No recuerdo si fue en 1992 o 1993. Yo estudiaba en el colegio Nacional Florida y todos los días, rumbo a clases, pasaba de ida y vuelta por la puerta de la secretaría de Real Santa Cruz que estaba en la calle Manuel Ignacio Salvatierra.
Ahí, parado en la puerta de la oficina, solía verlo a don Nacho Talavera, a quien conocía a través de los programas deportivos porque él había asumido la presidencia de Real en uno de los momentos más críticos del club.
En una ocasión, a don Nacho lo entrevistaron en un programa deportivo de televisión. Mientras él contaba lo difícil de la situación económica del club, se le cayeron las lágrimas. Lo habían dejado solo a cargo del club con una serie de problemas económicos por delante. Y él no era un millonario ni un político que había asumido el cargo para buscar algún tipo de ganancia. Era un hincha de corazón que había decidido «ponerle el pecho a las balas» cuando el club de sus amores más lo necesitaba.

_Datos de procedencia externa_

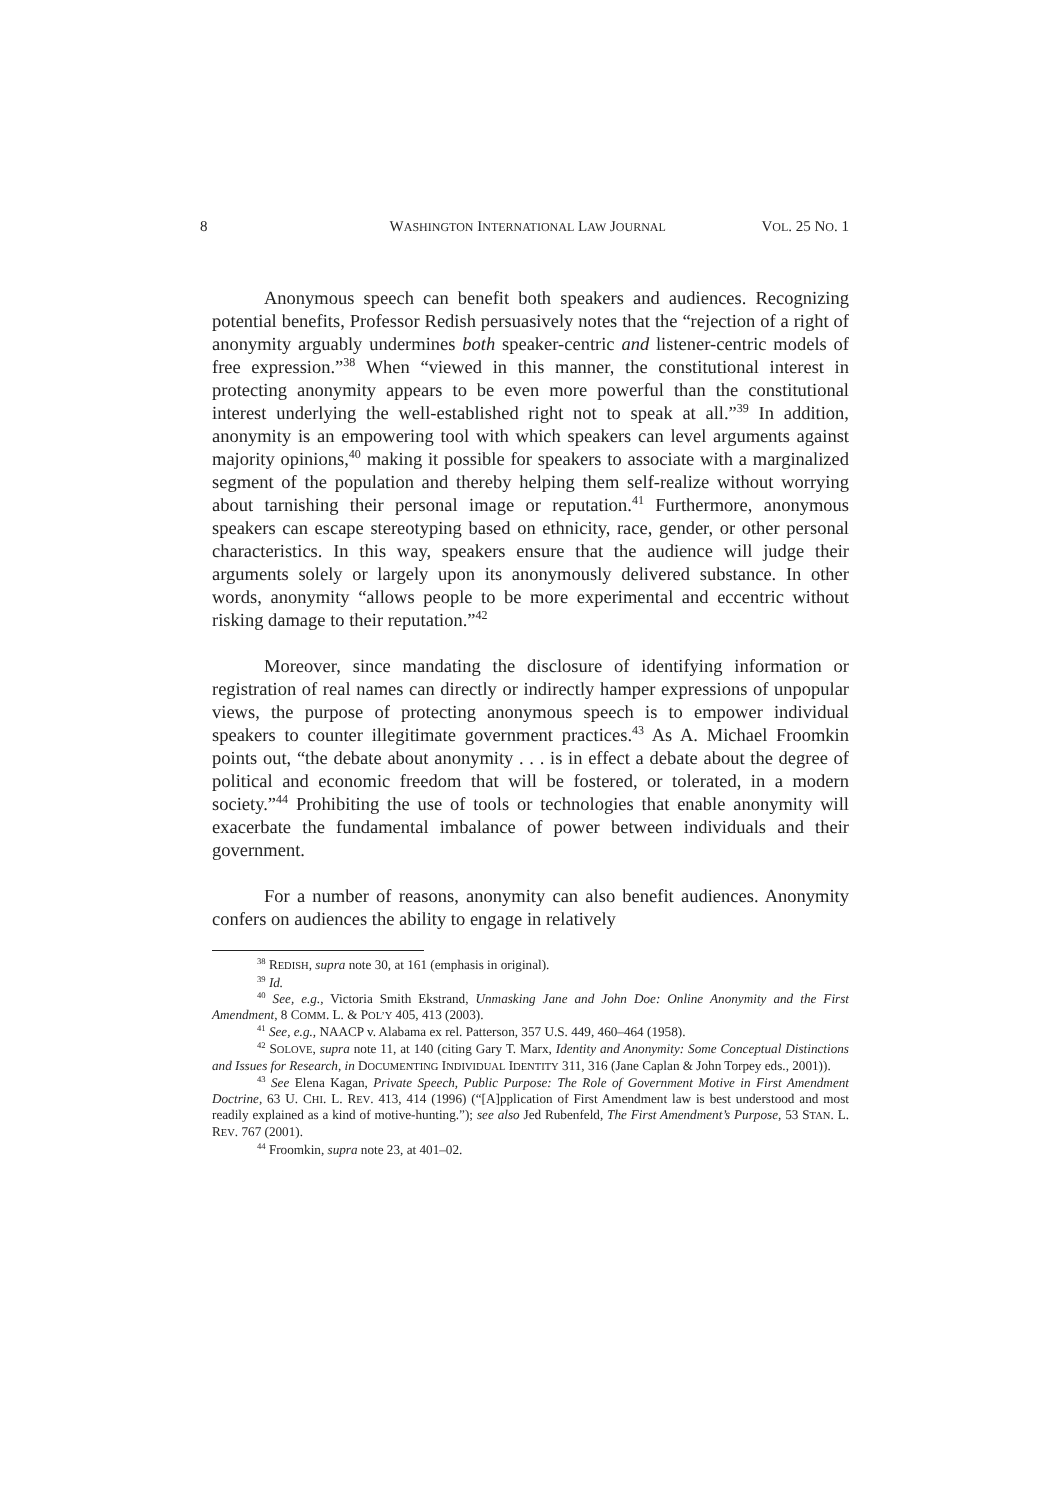8 WASHINGTON INTERNATIONAL LAW JOURNAL VOL. 25 NO. 1
Anonymous speech can benefit both speakers and audiences. Recognizing potential benefits, Professor Redish persuasively notes that the “rejection of a right of anonymity arguably undermines both speaker-centric and listener-centric models of free expression.”<sup>38</sup> When “viewed in this manner, the constitutional interest in protecting anonymity appears to be even more powerful than the constitutional interest underlying the well-established right not to speak at all.”<sup>39</sup> In addition, anonymity is an empowering tool with which speakers can level arguments against majority opinions,<sup>40</sup> making it possible for speakers to associate with a marginalized segment of the population and thereby helping them self-realize without worrying about tarnishing their personal image or reputation.<sup>41</sup> Furthermore, anonymous speakers can escape stereotyping based on ethnicity, race, gender, or other personal characteristics. In this way, speakers ensure that the audience will judge their arguments solely or largely upon its anonymously delivered substance. In other words, anonymity “allows people to be more experimental and eccentric without risking damage to their reputation.”<sup>42</sup>
Moreover, since mandating the disclosure of identifying information or registration of real names can directly or indirectly hamper expressions of unpopular views, the purpose of protecting anonymous speech is to empower individual speakers to counter illegitimate government practices.<sup>43</sup> As A. Michael Froomkin points out, “the debate about anonymity . . . is in effect a debate about the degree of political and economic freedom that will be fostered, or tolerated, in a modern society.”<sup>44</sup> Prohibiting the use of tools or technologies that enable anonymity will exacerbate the fundamental imbalance of power between individuals and their government.
For a number of reasons, anonymity can also benefit audiences. Anonymity confers on audiences the ability to engage in relatively
<sup>38</sup> REDISH, supra note 30, at 161 (emphasis in original).
<sup>39</sup> Id.
<sup>40</sup> See, e.g., Victoria Smith Ekstrand, Unmasking Jane and John Doe: Online Anonymity and the First Amendment, 8 COMM. L. & POL’Y 405, 413 (2003).
<sup>41</sup> See, e.g., NAACP v. Alabama ex rel. Patterson, 357 U.S. 449, 460–464 (1958).
<sup>42</sup> SOLOVE, supra note 11, at 140 (citing Gary T. Marx, Identity and Anonymity: Some Conceptual Distinctions and Issues for Research, in DOCUMENTING INDIVIDUAL IDENTITY 311, 316 (Jane Caplan & John Torpey eds., 2001)).
<sup>43</sup> See Elena Kagan, Private Speech, Public Purpose: The Role of Government Motive in First Amendment Doctrine, 63 U. CHI. L. REV. 413, 414 (1996) (“[A]pplication of First Amendment law is best understood and most readily explained as a kind of motive-hunting.”); see also Jed Rubenfeld, The First Amendment’s Purpose, 53 STAN. L. REV. 767 (2001).
<sup>44</sup> Froomkin, supra note 23, at 401–02.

Fue la primera vez que un dirigente del fútbol me inspiró confianza y respeto. Yo sabía que las lágrimas de don Nacho salían desde lo más profundo de su ser. Mientras don Nacho lloraba por su Real Santa Cruz, yo (hincha de Oriente Petrolero) sentía admiración por ese hombre, quien demostraba que en el fútbol no sólo hay cracks dentro de la cancha, sino también fuera de ella.